Smurfit Institute of Genetics, Trinity College Dublin, University of Dublin, Dublin, Ireland.
Department of Computational and Systems Biology, Pittsburgh Center for Evolutionary Biology and Medicine, School of Medicine, University of Pittsburgh, Pittsburgh, United States.
Elife. 2020 Feb 18;9:e53500. doi: 10.7554/eLife.53500.
The origin of 'orphan' genes, species-specific sequences that lack detectable homologues, has remained mysterious since the dawn of the genomic era. There are two dominant explanations for orphan genes: complete sequence divergence from ancestral genes, such that homologues are not readily detectable; and de novo emergence from ancestral non-genic sequences, such that homologues genuinely do not exist. The relative contribution of the two processes remains unknown. Here, we harness the special circumstance of conserved synteny to estimate the contribution of complete divergence to the pool of orphan genes. By separately comparing yeast, fly and human genes to related taxa using conservative criteria, we find that complete divergence accounts, on average, for at most a third of eukaryotic orphan and taxonomically restricted genes. We observe that complete divergence occurs at a stable rate within a phylum but at different rates between phyla, and is frequently associated with gene shortening akin to pseudogenization.
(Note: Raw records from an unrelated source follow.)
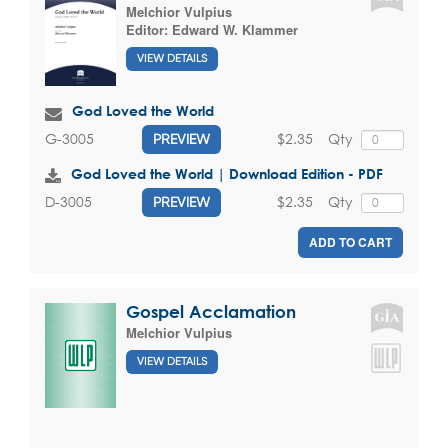
Melchior Vulpius
Editor:
Edward W. Klammer
VIEW DETAILS
God Loved the World
$2.35
Qty
G-3005
PREVIEW
God Loved the World | Download Edition - PDF
$2.35
Qty
D-3005
PREVIEW
ADD TO CART
Gospel Acclamation
Melchior Vulpius
VIEW DETAILS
“孤儿”基因的起源一直是个谜,这些基因是物种特异性的序列,缺乏可检测的同源物。自从基因组时代开始以来,对于孤儿基因有两种主要的解释:完全从祖先基因中分化出来,使得同源物不易被检测到;以及从头从祖先的非基因序列中出现,使得实际上不存在同源物。这两个过程的相对贡献仍然未知。在这里,我们利用保守同线性的特殊情况来估计完全分化对孤儿基因库的贡献。通过使用保守标准分别将酵母、果蝇和人类基因与相关分类群进行比较,我们发现完全分化平均最多只能解释三分之一的真核孤儿基因和分类群限制基因。我们观察到,在一个门内,完全分化以稳定的速率发生,但在门之间的速率不同,并且经常与基因缩短相关,类似于假基因化。